* Task brief *
Express each line of the rows below as a JSON list of strings, one string per line, and omit blank lines. Leave the pictures out of the list.

[Images of plotted data]

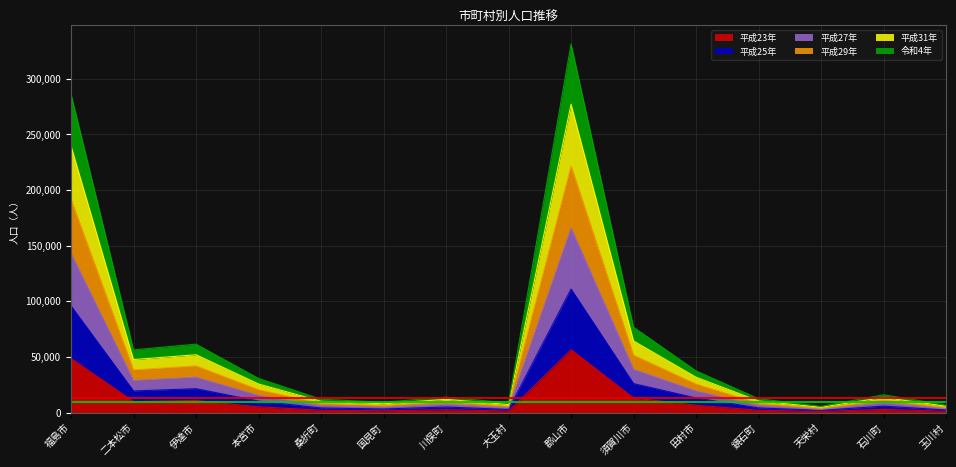

What is the spread (max minus min) of values at 玉川村?

5565.0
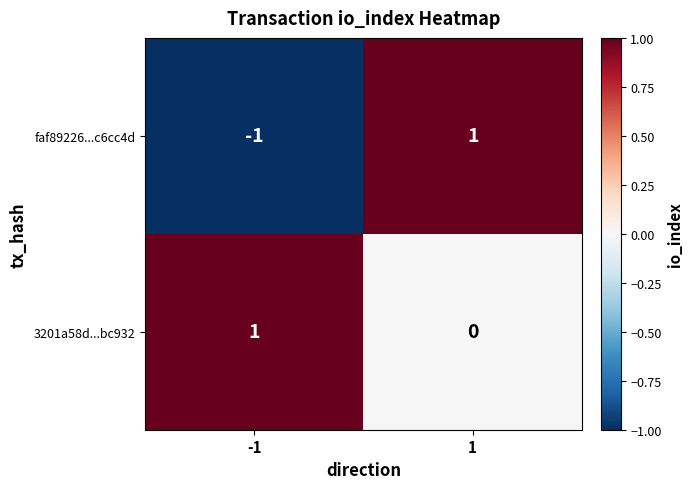

Reading right to left, list all the values displayed in this chart.

faf89226...c6cc4d: 1	-1
3201a58d...bc932: 0	1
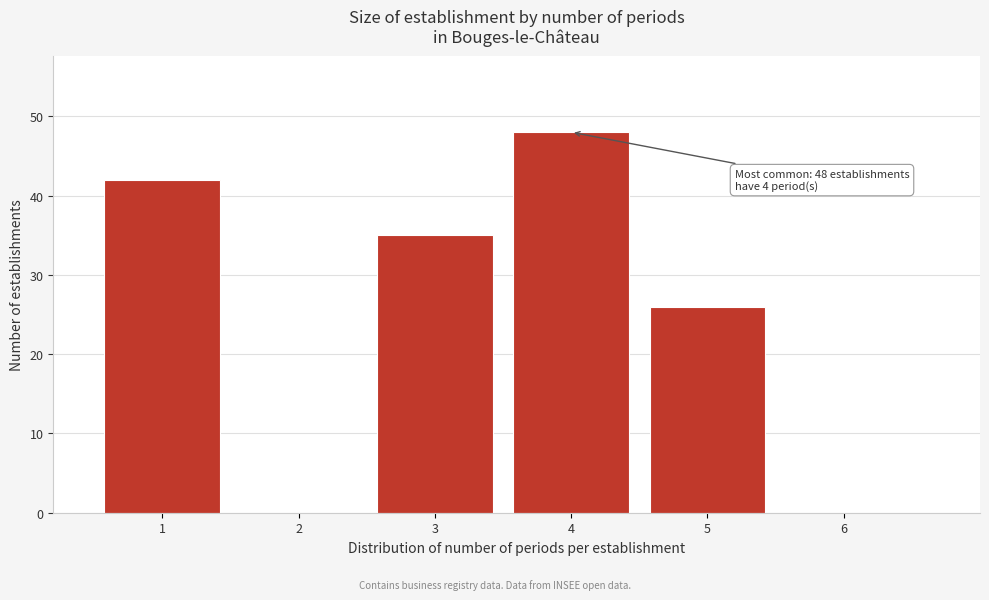

Which range on the x-axis has the tallest bar?

3.5 to 4.5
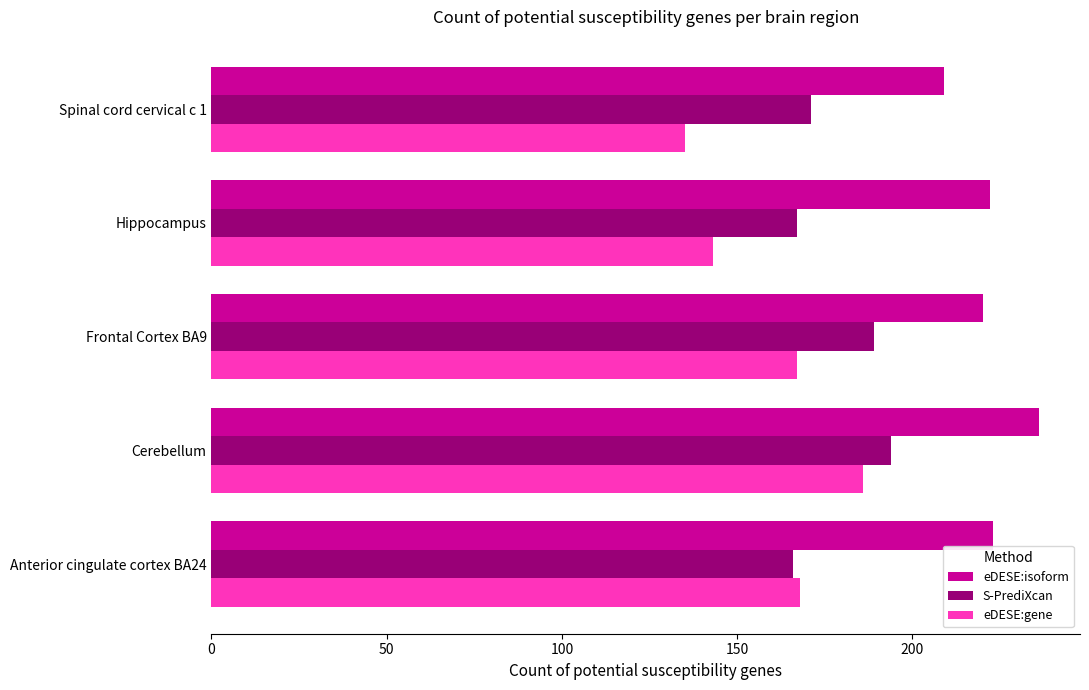

The eDESE:isoform series shows 126 at Hippocampus. True or false?

False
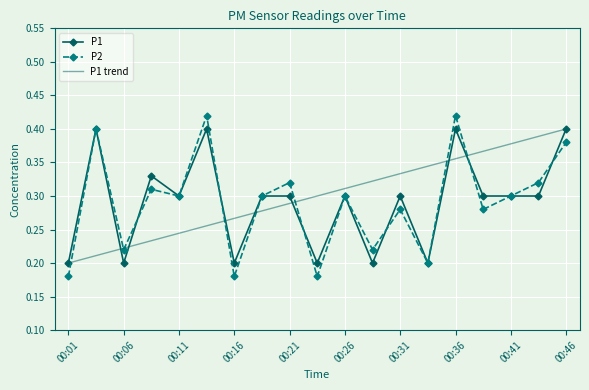

Which series has the largest range (max minus min)?

P2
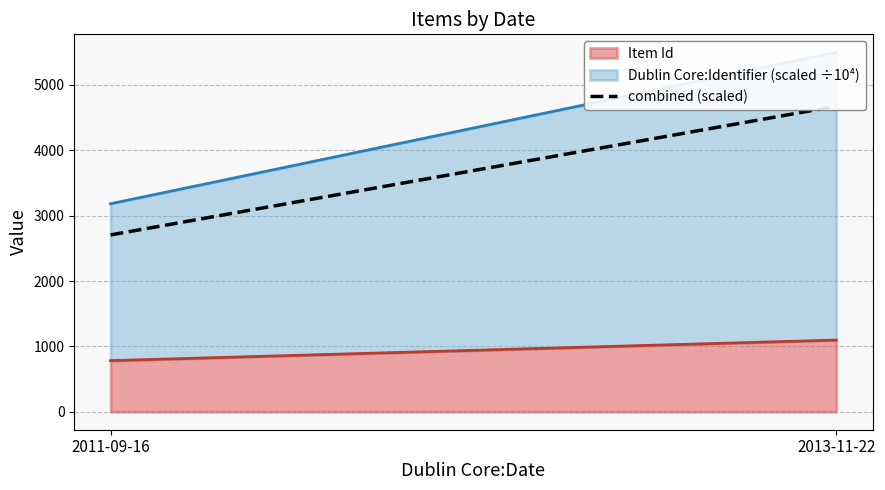

At which category does the chart reach its peak across all series?

2013-11-22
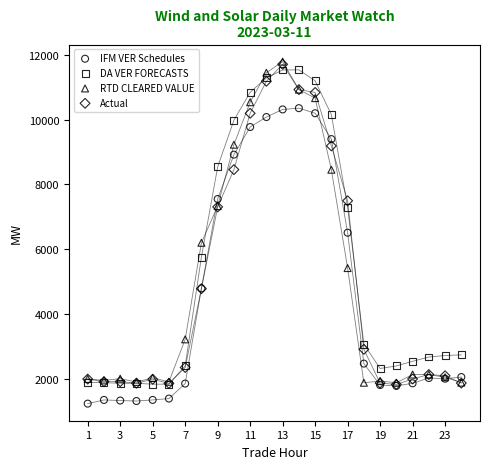

In the Actual series, what Y value is closest to 6767?

7305.6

* Task solution *
[
  "What is the spread (max minus min) of values at 玉川村?",
  "5565.0",
  "Reading right to left, list all the values displayed in this chart.",
  "faf89226...c6cc4d: 1\t-1",
  "3201a58d...bc932: 0\t1",
  "Which range on the x-axis has the tallest bar?",
  "3.5 to 4.5",
  "The eDESE:isoform series shows 126 at Hippocampus. True or false?",
  "False",
  "Which series has the largest range (max minus min)?",
  "P2",
  "At which category does the chart reach its peak across all series?",
  "2013-11-22",
  "In the Actual series, what Y value is closest to 6767?",
  "7305.6"
]